**Yapılacak Çalışmalar**:
1. Üniversite sınavı hazırlığını anlatan metinde, bir daha size sevmediğiniz derslere zorla çalışmanızı söyleyemeyecek olanları tek tek sayın.
2. Üniversite sınavı hazırlığını anlatan metni bıraktığı yerden yazmayı sürdürün.

**Okuma Metni**:
◇ ◇ ◇ ◇ ◇

Üniversite sınavına hazırlanırken süreç
içerisindeki mutluluğumuzdan ziyade sonuç odaklı baksak da aslında her anın
tadını çıkarabilmeliyiz. Ancak maalesef eğitim sistemimizin bir zorunlu parçası
olarak en güzel geçmesi gereken lise yıllarımız perişan bir hâlde geçip
gidiyor…
Bu zorlu ve hayatımızın aslında kısacık
bir bölümünü oluşturan stresli zamanları atlattıktan sonra hayatımızın kontrolü
tamamen bizlerin ellerinde olacak. Bir daha hiç kimse size zorla sevmediğiniz
derslere çalışın diyemeyecek. Ne sizin içinizdeki çalışkan çocuklar ne
öğretmenler ne de bu eğitim sistemi… Bu nedenle yapmamız gereken şey tam olarak
“köprüden geçene kadar ayıya dayı demek” olmalı. Birkaç yıllığına dişimizi
sıktık mı “hayallerimizin hayatına” kavuşacağız ve ileride zor zamanlar yaşasak
da hiçbir zaman bu kadar can sıkıcı olmayacak. Gelecek çok aydınlık ve umut
dolu bir yer gibime geliyor…
Sınavı atlatana kadar sadece “sonuç”

◇ ◇ ◇ ◇ ◇

**Verilen Satırlar**:

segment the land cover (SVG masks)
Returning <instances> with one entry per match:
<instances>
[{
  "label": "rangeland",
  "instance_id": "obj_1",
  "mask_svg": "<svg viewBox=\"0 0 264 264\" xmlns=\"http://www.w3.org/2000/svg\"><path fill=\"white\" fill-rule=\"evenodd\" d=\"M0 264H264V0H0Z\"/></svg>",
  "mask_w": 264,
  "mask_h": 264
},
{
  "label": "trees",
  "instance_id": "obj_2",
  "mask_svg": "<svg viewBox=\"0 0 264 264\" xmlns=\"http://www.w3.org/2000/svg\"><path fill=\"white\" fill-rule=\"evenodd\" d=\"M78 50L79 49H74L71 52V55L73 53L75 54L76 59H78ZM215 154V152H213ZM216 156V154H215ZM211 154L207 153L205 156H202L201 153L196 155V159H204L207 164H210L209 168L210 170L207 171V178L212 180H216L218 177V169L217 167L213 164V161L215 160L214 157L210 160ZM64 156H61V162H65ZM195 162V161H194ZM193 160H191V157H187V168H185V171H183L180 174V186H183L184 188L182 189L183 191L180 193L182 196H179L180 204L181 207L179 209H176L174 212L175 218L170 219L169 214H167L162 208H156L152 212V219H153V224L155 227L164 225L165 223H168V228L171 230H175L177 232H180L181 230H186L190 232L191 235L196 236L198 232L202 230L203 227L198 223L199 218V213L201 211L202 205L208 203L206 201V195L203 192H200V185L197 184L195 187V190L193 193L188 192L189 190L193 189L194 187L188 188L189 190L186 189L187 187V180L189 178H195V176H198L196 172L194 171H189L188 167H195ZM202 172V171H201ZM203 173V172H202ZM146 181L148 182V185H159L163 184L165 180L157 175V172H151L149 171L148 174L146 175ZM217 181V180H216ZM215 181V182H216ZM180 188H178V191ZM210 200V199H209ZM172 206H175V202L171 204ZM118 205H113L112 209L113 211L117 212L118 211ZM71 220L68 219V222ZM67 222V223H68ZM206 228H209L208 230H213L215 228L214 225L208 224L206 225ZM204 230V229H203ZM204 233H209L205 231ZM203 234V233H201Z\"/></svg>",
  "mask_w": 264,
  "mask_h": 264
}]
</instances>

◇ ◇ ◇ ◇ ◇

**Görevlere Göre Sonuçlar**:
1. Sizin içinizdeki çalışkan çocuklar, öğretmenler, bu eğitim sistemi

2.
odaklı düşünsek de gelecekteki amacımızın mutluluk ve başarı olduğunu
unutmamalıyız. Hangi mesleği seçersek seçelim; hayallerimiz, hedeflerimiz ve
planlarımız neler olursa olsun onlara ulaşmaya çalışırken bir daha o günlerin
geri gelmeyeceğinin bilincinde olarak yaşamalıyız. Hep keyifli ve mutlu
olmalıyız.
Böylesine travmatik bir çalışma temposu
içerisindeyken bu tarz geleceğe yönelik umut vadeden şeyler düşünmek insana çok
iyi geliyor. Ders çalışmaktan sizi alıkoymadığı sürece mental sağlığınızı
korumak adına hayallere dalıp gitmek neden kötü olsun ki?..
Ayrıca insanın kendisine sık sık
hayattaki temel amacının ne olduğunu hatırlatması çok önemli bence. Yoksa
amaçsız bir insan; pusulasız bir gemiye, başıboş gezen bir kedi yavrusuna
benzer. Bu sayede hem kendi kimliğinizi hem hayallerinizi hem hedeflerinizi hem
de mutlu olmayı kendinize iş edinir ve hayatın tadını tam anlamıyla çıkarmış
olursunuz.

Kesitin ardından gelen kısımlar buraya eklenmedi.